Professeur à Sciences Po à Paris et à Advisor Brussels International center, Kader A. Abderrahim décrypte, pour Apa news, la décision du gouvernement malien d’expulser l’ambassadeur français en poste au Mali, Joël Meyer.
-La décision malienne d’expulser l’ambassadeur de France, annoncée lundi 31 janvier, était-elle prévisible ?
Malheureusement oui. Ces dernières semaines la tension est montée entre les deux capitales. Les déclaration de Jean-Yves Le Drian et de Mme Florence Parly, en fin de semaine dernière, n’ont pas contribué à faire retomber la pression.
Le retrait annoncé, jeudi dernier, des troupes danoises présentes dans le cadre de la task-force européenne Takuba qui appuie l’armée française dans la lutte contre les groupes jihadistes au Mali et au Sahel après une admonestation du gouvernement malien a marqué le point d’orgue.
Dans cette situation, il me semble que le Mali s’isole diplomatiquement et que la France est fragilisée dans ce qu’elle considère être son pré-carré.
–Quelle pourrait être la réponse de la France à cette annonce ?
La France pourrait prendre une décision similaire. Toutefois, je ne crois qu’elle le fera afin de marquer son désir de maintenir a minima des relations entre les deux pays.
En revanche, le départ des troupes françaises peut être une option. La France se trouve dans un contexte de pré-campagne pour une élection présidentielle prévue en, avril 2022. Le président Emmanuel Macron prendra, sans doute, une décision en fonction de l’élection à venir et de l’intérêt pour la France de rester ou non au Mali.

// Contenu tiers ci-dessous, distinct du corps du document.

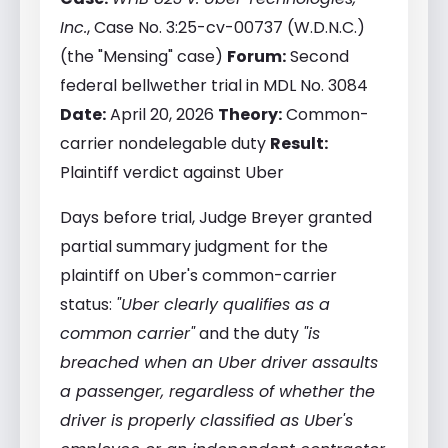
Inc.
, Case No. 3:25-cv-00737 (W.D.N.C.)
(the "Mensing" case)
Forum:
Second
federal bellwether trial in MDL No. 3084
Date:
April 20, 2026
Theory:
Common-
carrier nondelegable duty
Result:
Plaintiff verdict against Uber
Days before trial, Judge Breyer granted
partial summary judgment for the
plaintiff on Uber's common-carrier
status:
"Uber clearly qualifies as a
common carrier"
and the duty
"is
breached when an Uber driver assaults
a passenger, regardless of whether the
driver is properly classified as Uber's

Son influence et son rôle en Afrique sont ainsi remis en cause. Il doit en tirer des enseignements.
–Un retrait définitif des troupes françaises est-il envisageable ?
C’est naturellement cela que les protagonistes de cette crise diplomatique ont à l’esprit.
-Paris et Bamako pouvaient-ils éviter d’arriver à ce niveau de tension ?
Chacun des deux acteurs pouvait faire l’économie de cette dégradation bilatérale.
Il me semble que les autorités maliennes tardent à expliquer leur projet et leurs intentions, à tout le moins vis-à-vis de leurs compatriotes, il est plus aisé de se déterminer lorsque les citoyens comprennent dans quelle direction vous souhaitez aller. Ici on le sentiment d’une navigation à vue, sans véritable projet politique. Au niveau régional, il y a une recomposition géopolitique en cours.
Il est légitime que le Mali cherche à établir des alliances ou des partenariats nouveaux pour préserver ses intérêts.
Quant à la France, les vieux réflexes et le sentiment d’être dans sa zone de confort ne lui ont pas permis de voir les évolutions en cours sur le plan géopolitique.